**Actions to take**
[1] In the text on hardwood floor problems, what two other names are given for buckling?
[2] Repeat the text on hardwood floor problems from "Problems and Fixes" up to and including "as cupping, crowning, and buckling.".

**Text segment**
Problems and Fixes
Hardwood floors are an excellent solution, bringing warmth and beauty to any home. Because hardwood floors are so versatile and durable, they are a popular choice. In addition, people who struggle with allergies or asthma often struggle because of pollutants found in carpeting. By using hardwood flooring, symptoms can be eliminated. However, as with anything, even top quality hardwood can experience problems. In this first part, we wanted to address three common problems known as cupping, crowning, and buckling.
With cupping, the problem generally develops over time. The cause for cupping is associated with too much moisture in the wood. What happens is that the wood flooring being manufactured flat and installed flat. However, if moisture is more on the bottom piece of wood than it is on the top piece, you end up with moisture. Additionally, if wood is not delivered and allowed to rest on-site in a controlled environment, cupping could also occur.
The best way to correct this problem is to first, remove the moisture, which can be done with a humidifier and fan, or the use of a furnace blower and heat. Typically, once the floor dries out, cupping will correct itself. Therefore, you usually just need to let time pass in which the floor planks will return to their original flat position.
Then, another problem is known as crowning in which case the center of a flooring piece is high while the edges are lower. The cause for this could also be too much moisture content but it could also be the result of the floor cupping. Other possible causes include sanding the wood pieces flat while the outer edges are removed or the wood being sanded during the wrong time of the process.
To correct crowning, you need to make sure the floor has been stabilized. For this, go through the process of removing moisture and then nail or staple any loose planks back in place. Next, you want to lightly, sand the surface finish, which will flatten out any ridges. Keep in mind that you will probably not get the floor perfect but the goal is to sand it as flat as you can where needed without sanding down to bare wood. From there, the floor would be cleaned off and refinished.
Finally, buckling, which is also referred to as ballooning or tented floors is when pieces have lost contact with the subfloor. In most cases, moisture is the culprit. Again, use the same processes for removing excess moisture as the first step of the cure. However, you may also find buckling occurs because the wrong nails were used or the floor was not nailed in place properly. For this, you can generally fit the small areas of damage but if the problem is severe, you may need to replace entire planks.
As discussed in the first part of this article, we went over three common problems associated with hardwood floors to include cupping, crowning, and buckling. In this second part, we wanted to talk about other problems that can occur with hardwood flooring such as cracking, noise, and pet stains.
First, when hardwood floors become too dry, they can begin to crack. Many times, this problem is simply associated with age. However, if you live in a dry region, then the lack of moisture in the air could cause premature cracking problems. In fact, if the floor has been flooded or exposed to significant moisture, what often happens is that the wood's edges become crushed, which then dries out and creates large cracks.
The best way to correct cracks in your hardwood floor is to start by making sure the environment has the appropriate level of moisture. If necessary, you may need to add a humidifier to the room. If the cracks are serious, then it may be that a professional can fill them in for you, which involves sanding, filling, and then refinishing. Otherwise, portions or planks may need to be replaced.
Another common complaint heard by people who have hardwood floors is squeaky noise. In this case, nails have come loose or the floor was not nailed down properly from the beginning. The connection between the floor and subfloor is lost, causing the floor to move, thus the noise. The easiest fix for this type of problem is to add nails from the underside of the joists into the floor. If you cannot reach the joists, then try injecting powerful adhesive or perhaps using some type of lubricant.
Then, pet stains can be disheartening. Of course, the first step is to work with the dog or cat, teaching him potty training rules. If you spot pet stains, you do have some options. For instance, if the stain is minor, use fine sandpaper to remove the surface finish. If the stain disappears, simple add a new protective coat. Now, if the stain is more serious, you might consider having some type of medallion or border design added to the floor to help hide it. If all else fails or the stain is too bad, then having the damaged area removed and replaced is about your only option.

**Extracted records**
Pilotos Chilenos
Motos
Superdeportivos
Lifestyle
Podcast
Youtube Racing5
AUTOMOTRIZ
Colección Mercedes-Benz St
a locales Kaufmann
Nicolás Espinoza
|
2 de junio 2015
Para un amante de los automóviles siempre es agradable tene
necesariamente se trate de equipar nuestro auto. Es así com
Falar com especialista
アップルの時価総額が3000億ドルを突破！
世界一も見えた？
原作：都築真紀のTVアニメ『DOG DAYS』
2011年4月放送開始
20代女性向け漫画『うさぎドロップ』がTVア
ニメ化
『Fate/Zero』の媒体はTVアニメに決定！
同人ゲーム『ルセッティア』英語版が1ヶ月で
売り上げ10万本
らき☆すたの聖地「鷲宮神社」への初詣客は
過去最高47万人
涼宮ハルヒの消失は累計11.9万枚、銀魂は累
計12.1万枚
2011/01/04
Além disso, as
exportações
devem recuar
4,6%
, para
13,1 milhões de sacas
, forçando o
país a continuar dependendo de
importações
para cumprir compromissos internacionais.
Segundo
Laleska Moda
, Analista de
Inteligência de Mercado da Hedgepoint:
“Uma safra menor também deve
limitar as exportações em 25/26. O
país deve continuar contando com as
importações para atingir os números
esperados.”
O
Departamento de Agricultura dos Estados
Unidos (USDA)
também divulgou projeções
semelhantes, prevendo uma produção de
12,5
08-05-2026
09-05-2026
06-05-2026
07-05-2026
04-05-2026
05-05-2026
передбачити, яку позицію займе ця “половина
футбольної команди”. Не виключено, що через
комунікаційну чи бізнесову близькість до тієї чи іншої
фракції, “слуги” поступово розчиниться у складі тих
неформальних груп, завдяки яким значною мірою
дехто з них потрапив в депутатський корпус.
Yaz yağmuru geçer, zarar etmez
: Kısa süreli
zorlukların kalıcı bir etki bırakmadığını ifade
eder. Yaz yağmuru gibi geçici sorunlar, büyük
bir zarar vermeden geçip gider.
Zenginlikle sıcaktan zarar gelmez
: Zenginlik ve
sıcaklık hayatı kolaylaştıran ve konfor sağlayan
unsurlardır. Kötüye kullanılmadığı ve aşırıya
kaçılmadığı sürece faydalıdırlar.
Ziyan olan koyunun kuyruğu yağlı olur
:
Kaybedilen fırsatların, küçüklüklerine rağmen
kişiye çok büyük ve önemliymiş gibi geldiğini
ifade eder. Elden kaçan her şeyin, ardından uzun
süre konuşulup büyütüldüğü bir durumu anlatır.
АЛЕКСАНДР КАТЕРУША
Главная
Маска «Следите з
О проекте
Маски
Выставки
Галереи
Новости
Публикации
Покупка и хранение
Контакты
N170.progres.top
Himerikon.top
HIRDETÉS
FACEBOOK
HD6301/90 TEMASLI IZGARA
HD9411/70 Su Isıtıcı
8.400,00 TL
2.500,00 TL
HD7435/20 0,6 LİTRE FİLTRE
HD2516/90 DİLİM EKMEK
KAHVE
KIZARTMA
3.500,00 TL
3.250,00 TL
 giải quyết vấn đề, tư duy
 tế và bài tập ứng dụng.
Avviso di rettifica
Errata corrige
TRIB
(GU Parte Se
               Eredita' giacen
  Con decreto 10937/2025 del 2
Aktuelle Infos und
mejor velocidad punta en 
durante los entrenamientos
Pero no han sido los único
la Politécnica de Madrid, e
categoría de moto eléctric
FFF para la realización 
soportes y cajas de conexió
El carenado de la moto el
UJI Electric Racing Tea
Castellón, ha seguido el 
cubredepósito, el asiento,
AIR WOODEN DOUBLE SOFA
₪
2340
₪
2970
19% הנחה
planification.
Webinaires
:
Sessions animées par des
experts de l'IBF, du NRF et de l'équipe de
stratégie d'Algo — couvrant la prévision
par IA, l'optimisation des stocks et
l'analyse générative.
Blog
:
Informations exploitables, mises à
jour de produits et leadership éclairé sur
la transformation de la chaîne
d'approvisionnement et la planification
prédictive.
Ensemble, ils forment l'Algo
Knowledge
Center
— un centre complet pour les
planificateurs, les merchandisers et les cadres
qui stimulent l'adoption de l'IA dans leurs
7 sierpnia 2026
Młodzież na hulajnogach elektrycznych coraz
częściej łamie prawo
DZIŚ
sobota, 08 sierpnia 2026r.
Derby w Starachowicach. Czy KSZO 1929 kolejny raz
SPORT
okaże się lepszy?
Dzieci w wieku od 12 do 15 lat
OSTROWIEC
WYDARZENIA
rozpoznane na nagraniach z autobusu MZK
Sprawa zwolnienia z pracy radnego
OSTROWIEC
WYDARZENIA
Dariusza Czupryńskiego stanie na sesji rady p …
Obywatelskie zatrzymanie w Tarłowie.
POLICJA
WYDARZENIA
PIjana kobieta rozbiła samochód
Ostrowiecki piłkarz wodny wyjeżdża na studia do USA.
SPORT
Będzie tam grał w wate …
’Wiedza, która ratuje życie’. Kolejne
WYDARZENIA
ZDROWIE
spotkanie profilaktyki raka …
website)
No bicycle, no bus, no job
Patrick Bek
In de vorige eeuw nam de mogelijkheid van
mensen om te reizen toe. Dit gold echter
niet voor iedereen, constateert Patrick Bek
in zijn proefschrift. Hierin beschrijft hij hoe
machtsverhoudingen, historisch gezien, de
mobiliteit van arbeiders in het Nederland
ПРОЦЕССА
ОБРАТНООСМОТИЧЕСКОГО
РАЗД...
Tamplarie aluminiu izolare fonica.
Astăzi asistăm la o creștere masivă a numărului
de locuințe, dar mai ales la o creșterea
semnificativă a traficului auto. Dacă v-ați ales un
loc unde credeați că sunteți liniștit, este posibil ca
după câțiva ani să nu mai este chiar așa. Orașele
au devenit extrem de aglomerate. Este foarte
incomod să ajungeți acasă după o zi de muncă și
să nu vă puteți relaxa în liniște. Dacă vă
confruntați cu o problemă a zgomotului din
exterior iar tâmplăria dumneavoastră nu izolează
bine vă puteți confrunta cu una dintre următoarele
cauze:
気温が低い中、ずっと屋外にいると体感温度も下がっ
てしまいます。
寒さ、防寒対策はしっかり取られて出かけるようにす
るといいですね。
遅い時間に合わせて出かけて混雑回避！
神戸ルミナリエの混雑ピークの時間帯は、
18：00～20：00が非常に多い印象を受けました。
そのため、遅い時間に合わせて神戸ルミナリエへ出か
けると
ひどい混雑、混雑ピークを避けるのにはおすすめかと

**Task-by-task results**
[1] Ballooning or tented floors.

[2]
Problems and Fixes
Hardwood floors are an excellent solution, bringing warmth and beauty to any home. Because hardwood floors are so versatile and durable, they are a popular choice. In addition, people who struggle with allergies or asthma often struggle because of pollutants found in carpeting. By using hardwood flooring, symptoms can be eliminated. However, as with anything, even top quality hardwood can experience problems. In this first part, we wanted to address three common problems known as cupping, crowning, and buckling.